Business

Steward Title: The fine print is their world

To most people, a title insurance policy may well be “the fine print” distilled to its most impenetrable essence – page after page of mind-numbing legalese chock full of metes, bounds, plats and whereases.

For those in the business, though, a land title is history in action – a record of everything that has happened in one particular spot.

“Every sort of interaction people can have with each other, you will see in the title records,” said John Martin, owner of Stewart Title Company of Bainbridge Island, which has just opened an office in the waterfront complex on south Madison Avenue that holds Bainbridge Thai restaurant, among other businesses.

“You see births, deaths – sometimes even murders – marriage and divorce, lawsuits that mean judgments, you name it,” Martin said.
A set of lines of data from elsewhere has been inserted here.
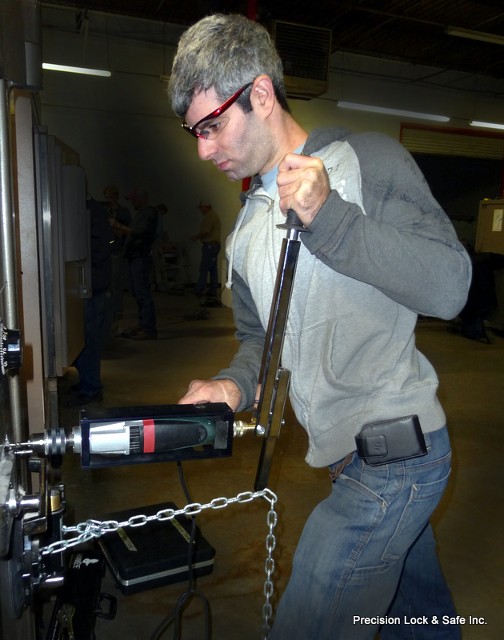
Where is `phone`? The height and width of the screenshot is (640, 504). phone is located at coordinates (406, 448).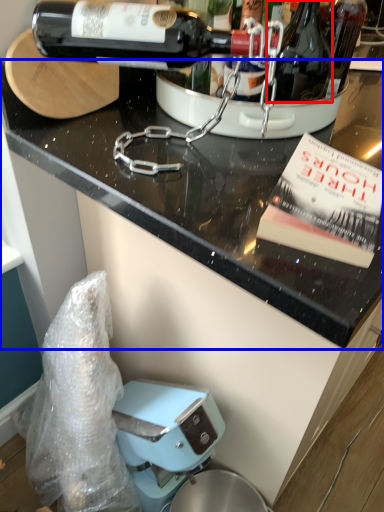
Question: Which point is closer to the camera, bottle (highlighted by a red box) or countertop (highlighted by a blue box)?

Choices:
 (A) bottle
 (B) countertop

Answer: (B)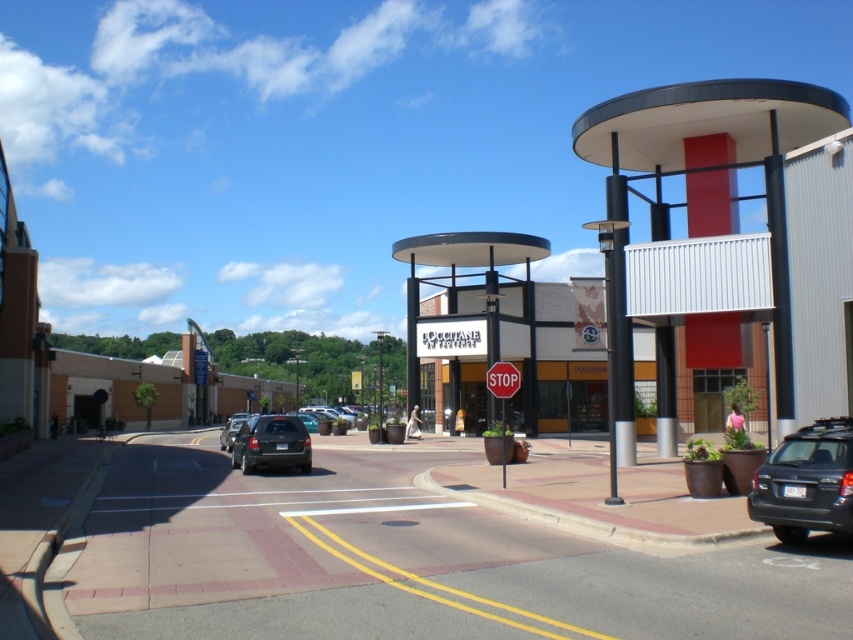
Question: Estimate the real-world distances between objects in this image. Which object is closer to the black metallic pole at center-right?

Choices:
 (A) matte black suv at center-left
 (B) red matte stop sign at center

Answer: (B)

Question: Is matte black suv at lower right positioned before black metallic pole at center-right?

Choices:
 (A) no
 (B) yes

Answer: (B)

Question: Which of the following is the farthest from the observer?

Choices:
 (A) (621, 240)
 (B) (293, 422)
 (C) (509, 392)
 (D) (781, 481)

Answer: (B)

Question: Observing the image, what is the correct spatial positioning of white matte signboard at center in reference to matte black suv at lower right?

Choices:
 (A) below
 (B) above

Answer: (B)

Question: Which point is farther to the camera?

Choices:
 (A) (759, 502)
 (B) (437, 298)
 (C) (494, 372)

Answer: (B)

Question: Where is black metallic pole at center-right located in relation to red matte stop sign at center in the image?

Choices:
 (A) above
 (B) below

Answer: (A)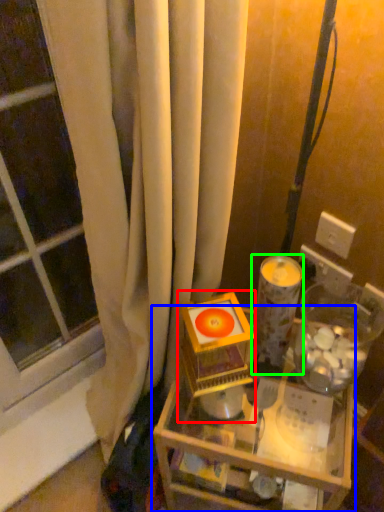
Question: Which object is the closest to the toy (highlighted by a red box)? Choose among these: table (highlighted by a blue box) or candle holder (highlighted by a green box).

Choices:
 (A) table
 (B) candle holder

Answer: (B)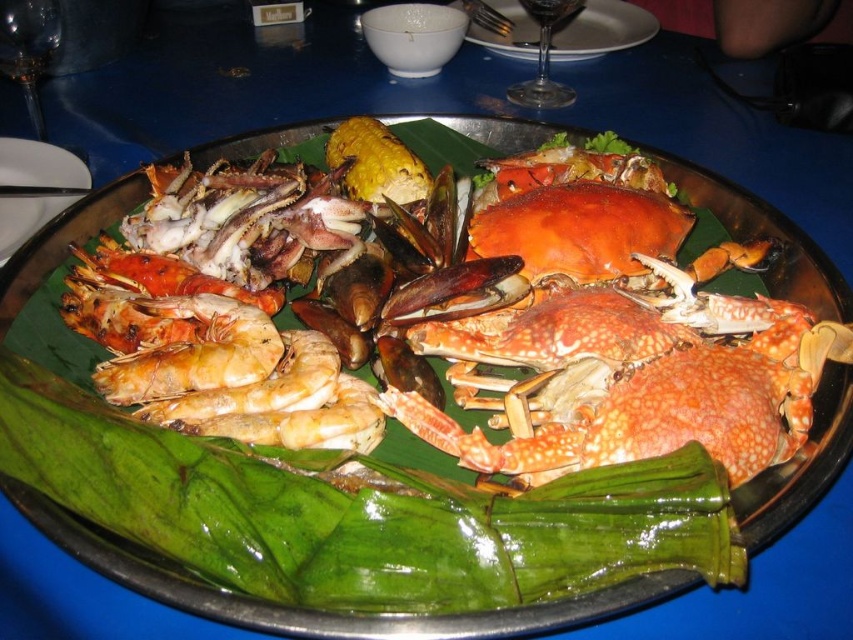
You are planning to serve a small dessert on the white glossy plate at upper left. The dessert requires a plate that is larger than the transparent glass wine glass at upper right. Will the plate be suitable?

The white glossy plate at upper left is smaller than the transparent glass wine glass at upper right, so it is not suitable for the dessert that requires a plate larger than the wine glass.

You are a food critic standing 1 meter away from the white glossy plate at upper left. Can you reach the plate without moving your position?

The distance between you and the white glossy plate at upper left is 88.63 centimeters, which is less than 1 meter. Therefore, you can reach the plate without moving your position.

You are a food critic inspecting a seafood platter. You notice two types of seafood at the center of the platter. Which one is closer to you, the shiny golden prawns at center or the white matte shrimp at center?

The shiny golden prawns at center are closer to you because the white matte shrimp at center is behind them.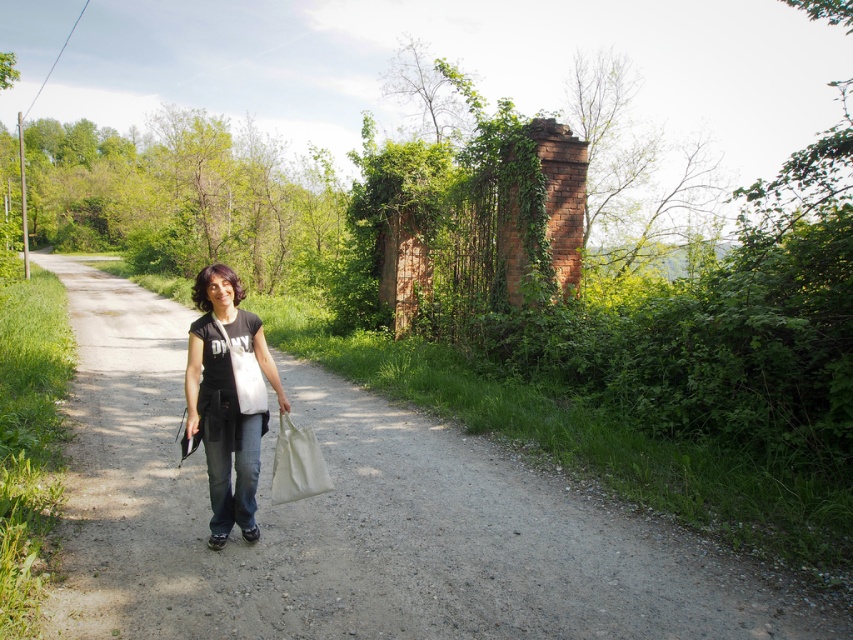
Question: Which point appears closest to the camera in this image?

Choices:
 (A) (286, 435)
 (B) (775, 611)
 (C) (256, 413)

Answer: (B)

Question: Is black matte shirt at center wider than white canvas bag at center?

Choices:
 (A) yes
 (B) no

Answer: (A)

Question: Does gravel path at center have a lesser width compared to white canvas bag at center?

Choices:
 (A) yes
 (B) no

Answer: (B)

Question: Which of these objects is positioned closest to the gravel path at center?

Choices:
 (A) white canvas bag at center
 (B) black matte shirt at center

Answer: (A)

Question: Which point is farther to the camera?

Choices:
 (A) gravel path at center
 (B) white canvas bag at center

Answer: (B)

Question: Can you confirm if gravel path at center is thinner than black matte shirt at center?

Choices:
 (A) no
 (B) yes

Answer: (A)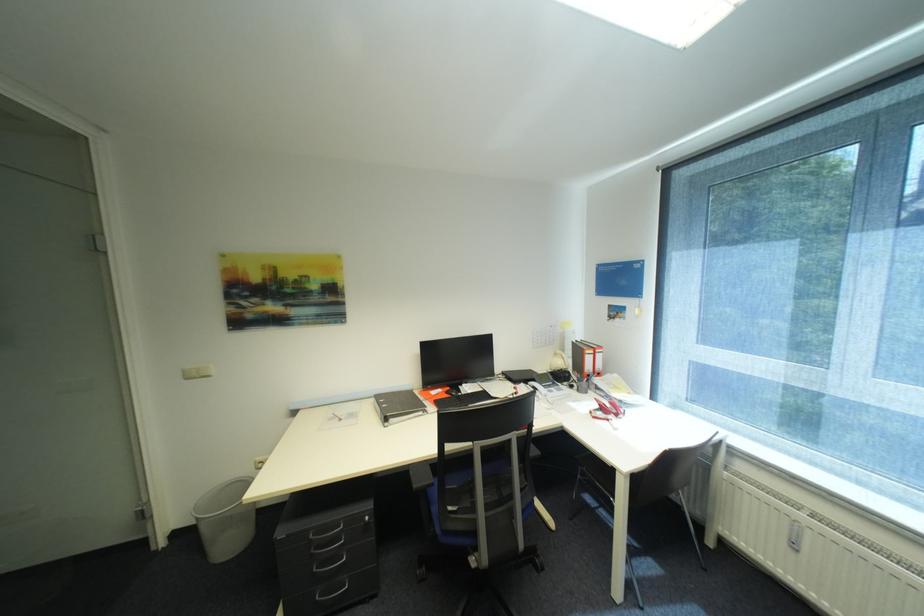
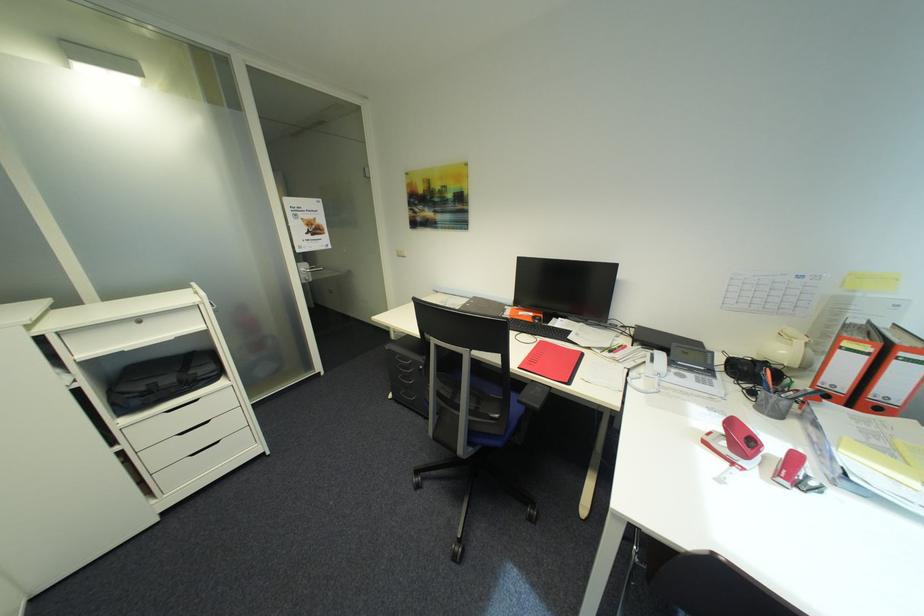
Question: I am providing you with two images of the same scene from different viewpoints. Which of the following objects are not visible in image2?

Choices:
 (A) black chair armrest
 (B) red hole punch
 (C) telephone handset
 (D) none of these

Answer: (D)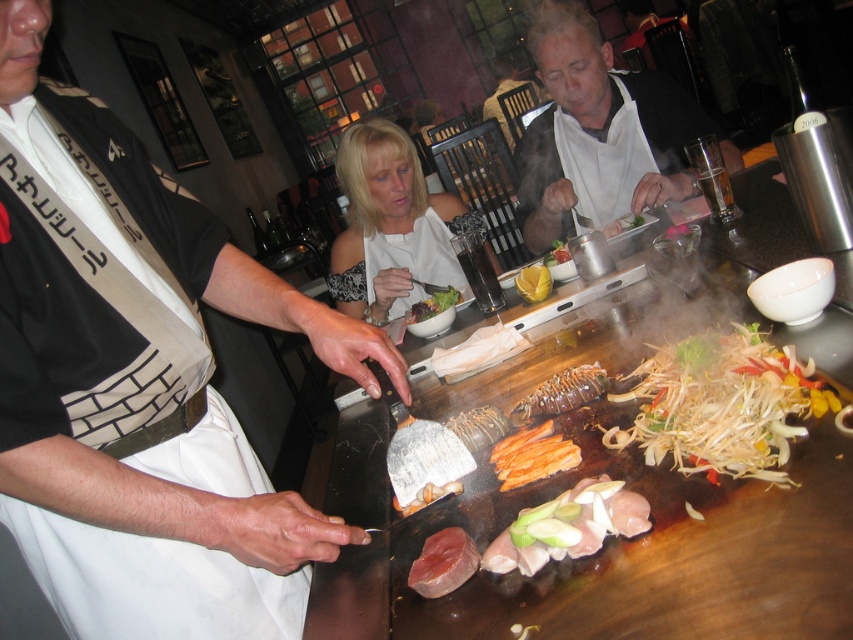
You are a customer at the teppanyaki restaurant and want to place your napkin on the closest object to you. Which object should you choose between the white glossy shirt at upper center and the smooth white plate at center?

The smooth white plate at center is closer to you than the white glossy shirt at upper center, so you should place your napkin on the smooth white plate at center.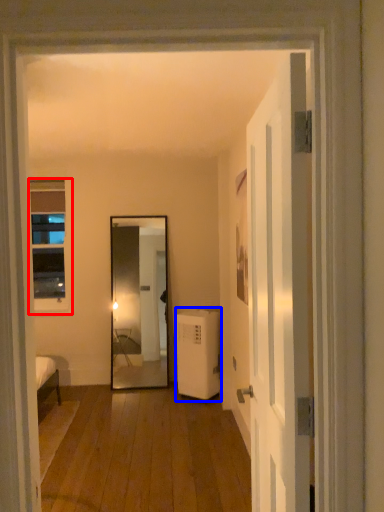
Question: Which object is further to the camera taking this photo, window (highlighted by a red box) or air conditioner (highlighted by a blue box)?

Choices:
 (A) window
 (B) air conditioner

Answer: (A)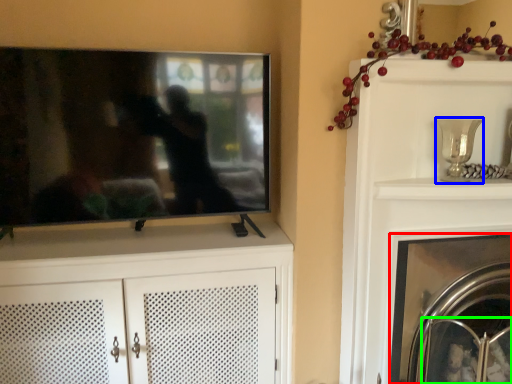
Question: Estimate the real-world distances between objects in this image. Which object is closer to fireplace (highlighted by a red box), candle holder (highlighted by a blue box) or glass door (highlighted by a green box)?

Choices:
 (A) candle holder
 (B) glass door

Answer: (B)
Stewart Title of Kitsap County is affiliated with Stewart Title Guaranty, a national title insurance firm headquartered in Houston, Texas.

Originally from Michigan, Martin was an attorney with Stewart Guaranty’s Houston office until 1998, when he moved to the Seattle office and settled on Bainbridge.

“There were four of us in the Seattle administrative office, which covered a four-state region, and two of us lived on Bainbridge, and we persuaded the company to move its office over here,” he said.

Martin’s next step was to establish an affiliate for Kitsap County, where Stewart did not have an outpost. The affiliate has its main office in Silverdale.

Title insurance, Martin said, is one of those indispensable components of commerce, because it protects both the buyer and the lender against competing claims of ownership to a piece of property.

“The buyer wants to be protected if someone else claims an interest that would interfere with their use of the property, and the lender wants to make sure that if he has to foreclose on the property, no one else will have a better claim on the proceeds,” Martin said.

What makes title insurance possible is the existence of county title records, on file with the county recorder’s office.

Any document properly recorded in that office constitutes what is known as “constructive notice” to the public at large of the matters set forth in the document, meaning everyone is treated as though they know about the information whether or not they do in fact.

What that means, for example, is that if the city has a utility easement through a portion of your property, or if someone has won a legal judgment against your seller and intends to auction off the property to satisfy that judgment, there will be a record on file, and a subsequent buyer will be affected.

The job of the title company is to ferret out those problems, if any; disclose them to a property purchaser; resolve curable problems prior to title transfer; then insure the buyer against problems that can’t be fixed.

“We look to make sure that old judgments are paid off, for example,” Martin said.

“Then we insure against future problems. If your neighbor has an easement – a right to drive across your property – that we didn’t find, we will either buy out the easement or pay the amount the easement takes from the value of your propery.

“In the rare situation where we can’t fix the problem – for example, if your seller really didn’t own the property – then we will pay the value of the title policy, which is generally the amount of the purchase.”

Title policies are generally purchased by the seller, who pays a one-time premium.

Martin said the Bainbridge location can be a convenience for local clients, particularly those who use the firm’s services as an escrow agent, where real estate transactions are closed.

Despite opening during a time of rising interest rates, which normally slows the title business, Martin said the office is on track, and intends to be around awhile.

“We live here, and we see our clients when we’re at the grocery store,” he said. “Because we’re committed to the community, we’re also committed to making this business a success.”